My eyes landed on my copy of Love and Lattes book, and a wonderful, crazy, exciting idea came to me. I, Macey Greere, was going to land me a book boyfriend.
“I found it!” I exclaimed as I threw myself down i
nto a chair at our usual lunch table in the corner of the cafeteria closest to the back doors.
“What’s she talking about?” Bruce Zane asked Cam before diving back into his fruit cup. He was lead guitarist for Freesong and co-writer of all their original stuff. The showman of the band who loved to antagonize people just for the heck of it. Black hair styled into a small faux hawk, green eyes, lip and tongue piercings, and a perpetual smirk that annoyed the crap out of me more often than not, he never had a shortage of groupies.

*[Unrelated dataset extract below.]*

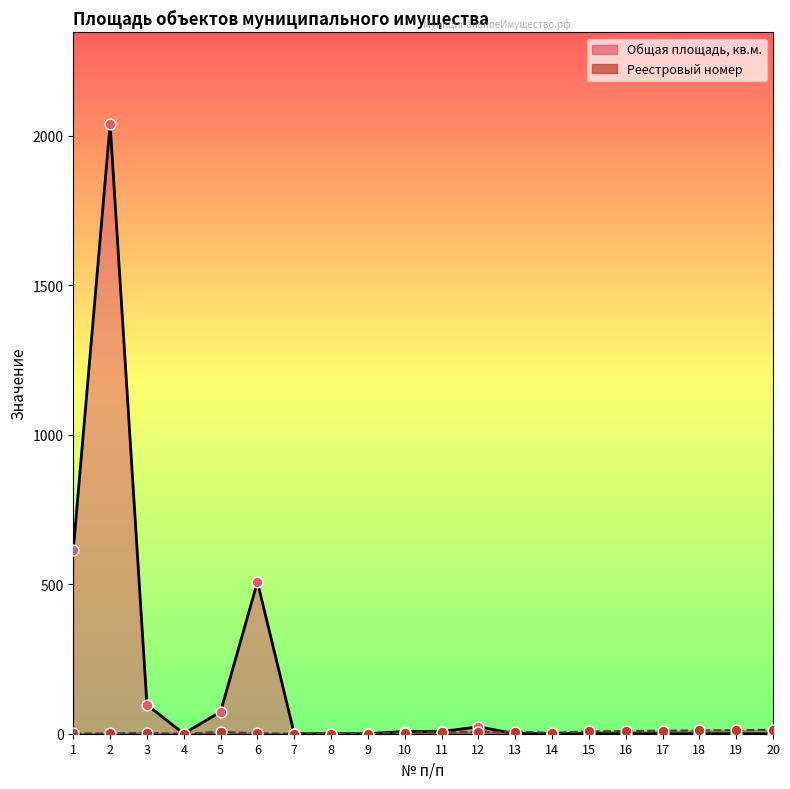

Is the value of Реестровый номер at 17 greater than the value of Общая площадь, кв.м. at 14?

Yes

“How the hell should I know?” Cam shrugged as he peeled back the top on his pudding cup. Chocolate. His favorite.
I rolled my eyes at them as I retrieved my iPad from my bag and brought up the screen of the book I’d downloaded to my Kindle app.
“This!” I said proudly as I showed the gang the screen. “This is my ticket to success. The holy grail of dating. By the end of this year, I will be in a serious relationship, and we will be voted the cutest couple in school.”
“Love and Lattes,” Reese read out loud. “I don’t get it.”
I shook my head in protest. “What isn’t there to get? Wendi Cooper knows the secret to dating. All her heroines start out loveless and by the end the hero is groveling at their feet, professing his undying love. If I follow the same steps her female leads took to get their happily ever after, I am golden for landing a boyfriend for prom.”
“Who needs a boyfriend to go to prom? Maybe you’ll find your Usami.” Morgan shrugged without lifting her eyes up from the drawing she was working on. Morgan Ivy. In the second grade she ran up to me on the playground and declared us best friends because we had on matching Sailor Moon t-shirts. I never had the heart to tell her I’d fished it out of the lost and found box because I’d spilled cool-aid down my shirt at lunch. She was one of a kind. Her hair color changed every month to match whatever colored food she was eating. This month was red. She was an amazing artist and percussionist who was Anime’s biggest fan. Cam had been reluctant to allow her into Freesong, but when he had found out she was a killer drummer, they became fast friends, and he didn’t say a word when she’d shown up wearing cat ears to their first gig. I, of course, had to explain that the ears were paying homage to her second love: Josie and the Pussycats.